**RECORDS**
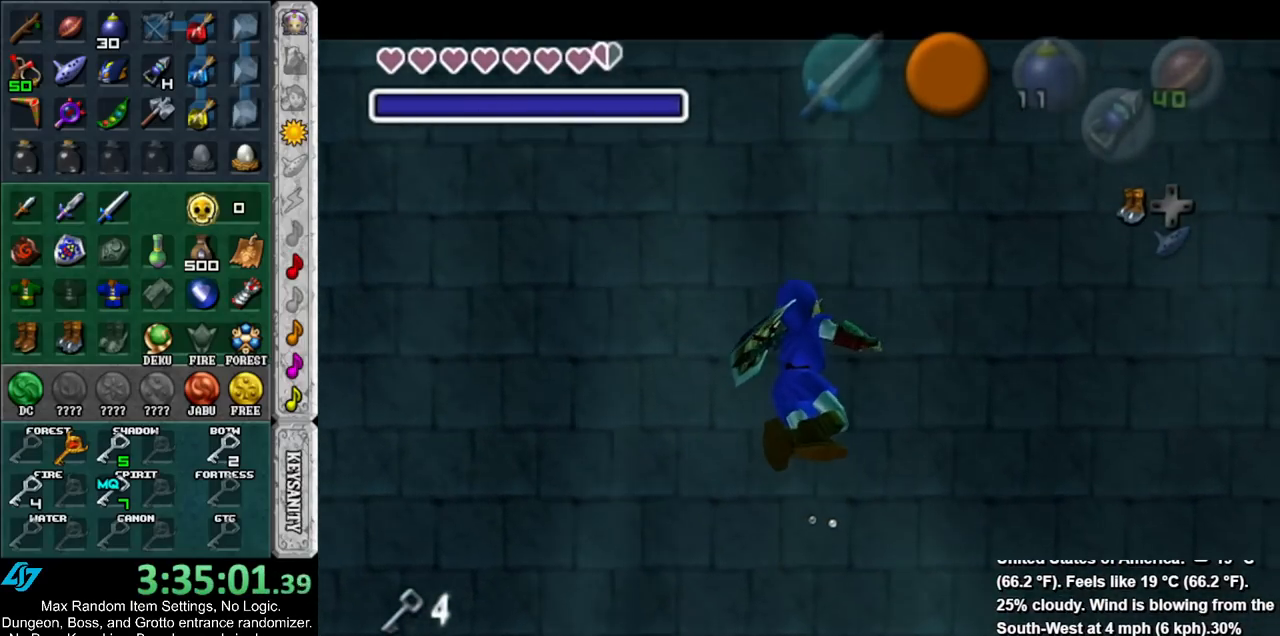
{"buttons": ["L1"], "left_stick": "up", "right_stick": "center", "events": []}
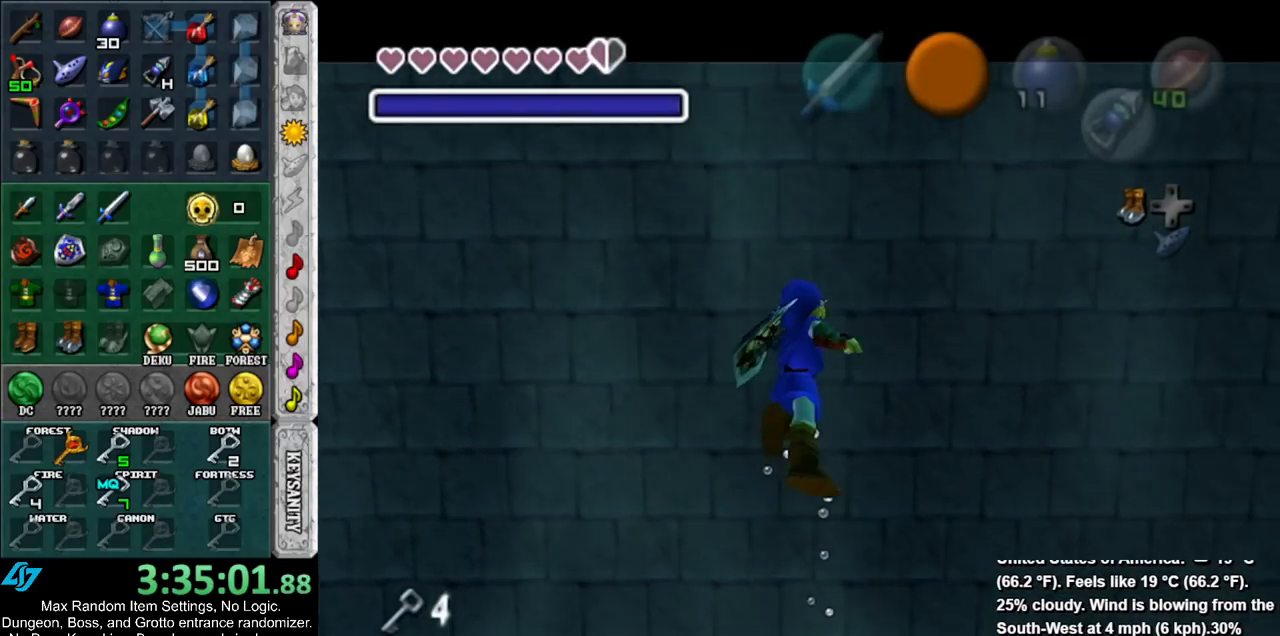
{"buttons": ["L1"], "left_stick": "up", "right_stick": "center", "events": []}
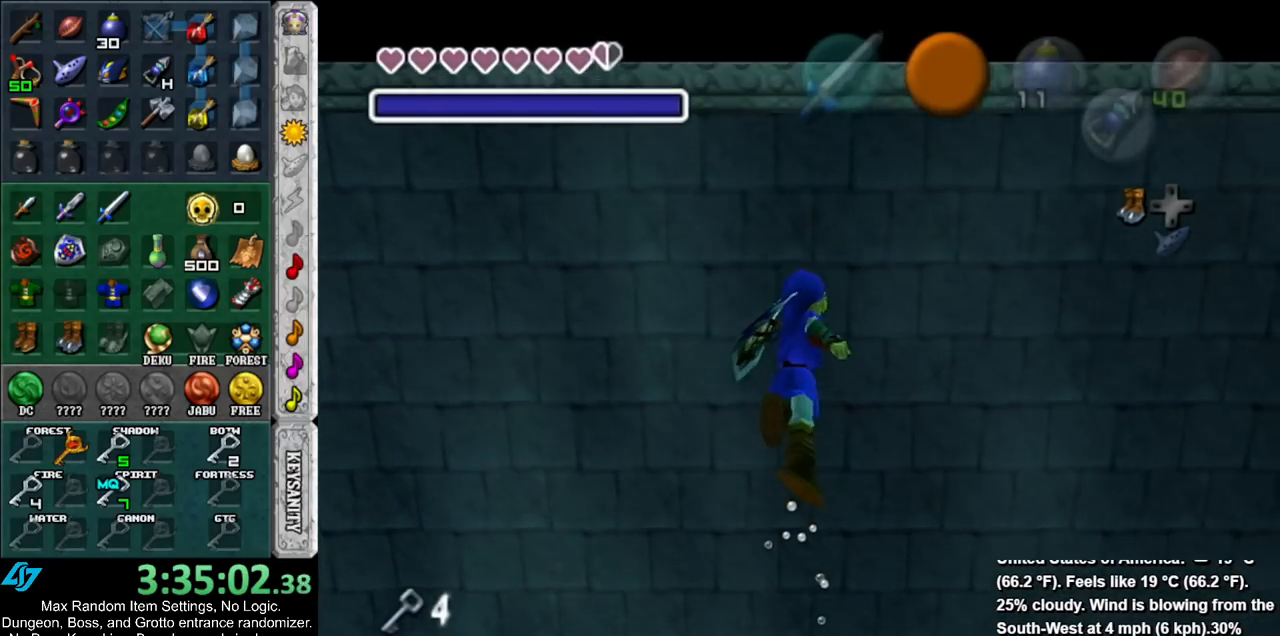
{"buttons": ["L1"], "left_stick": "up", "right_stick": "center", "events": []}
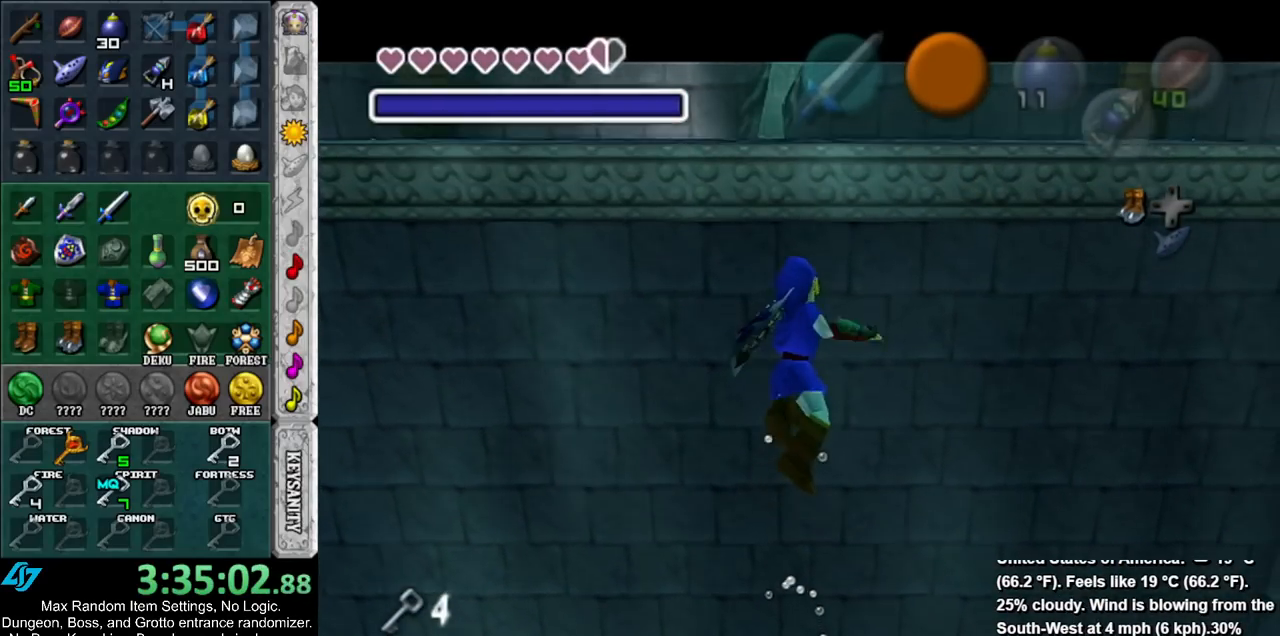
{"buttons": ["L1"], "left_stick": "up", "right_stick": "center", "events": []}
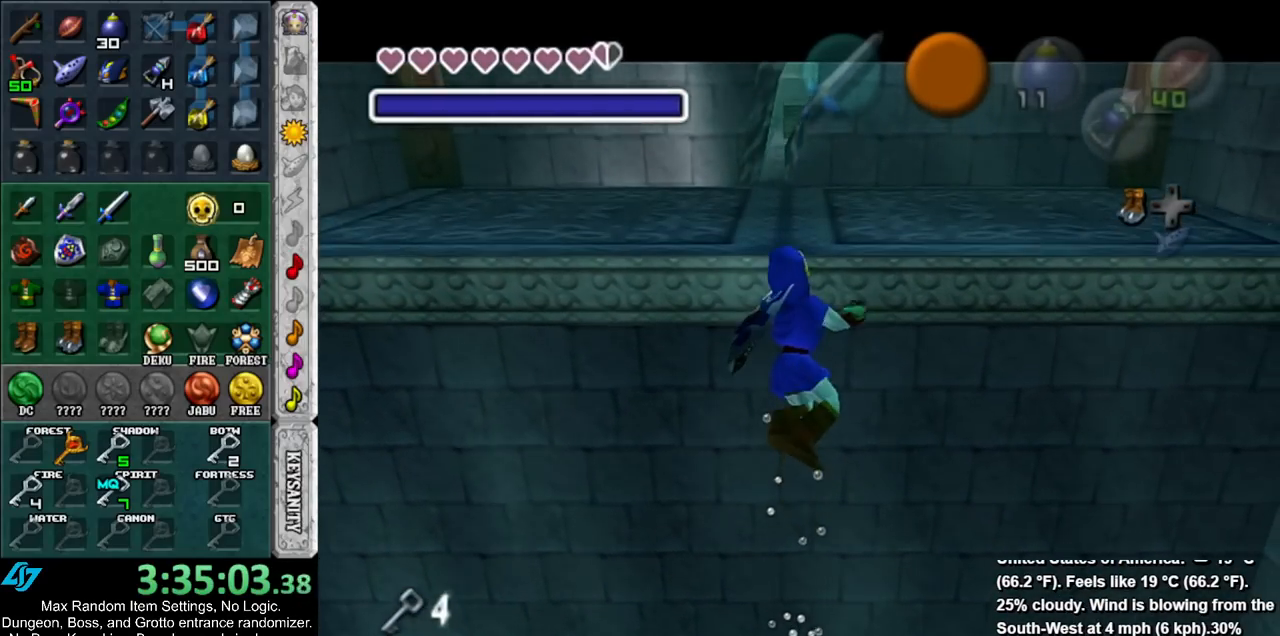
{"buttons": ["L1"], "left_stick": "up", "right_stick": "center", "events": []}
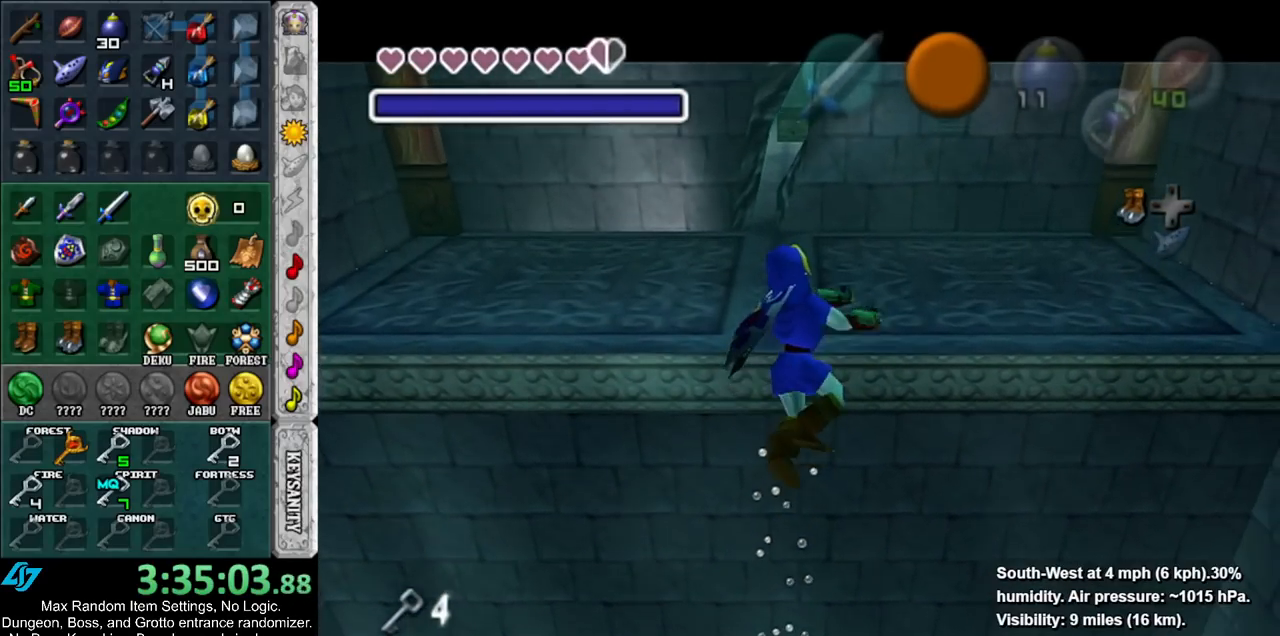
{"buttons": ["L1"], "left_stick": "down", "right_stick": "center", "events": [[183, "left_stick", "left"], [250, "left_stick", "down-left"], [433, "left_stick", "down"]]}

**ACTIVITY**
Write out the material above again, word for word, minus its pictures.

**OUTPUT OF THE TASK**
{"buttons": ["L1"], "left_stick": "up", "right_stick": "center", "events": []}
{"buttons": ["L1"], "left_stick": "up", "right_stick": "center", "events": []}
{"buttons": ["L1"], "left_stick": "up", "right_stick": "center", "events": []}
{"buttons": ["L1"], "left_stick": "up", "right_stick": "center", "events": []}
{"buttons": ["L1"], "left_stick": "up", "right_stick": "center", "events": []}
{"buttons": ["L1"], "left_stick": "down", "right_stick": "center", "events": [[183, "left_stick", "left"], [250, "left_stick", "down-left"], [433, "left_stick", "down"]]}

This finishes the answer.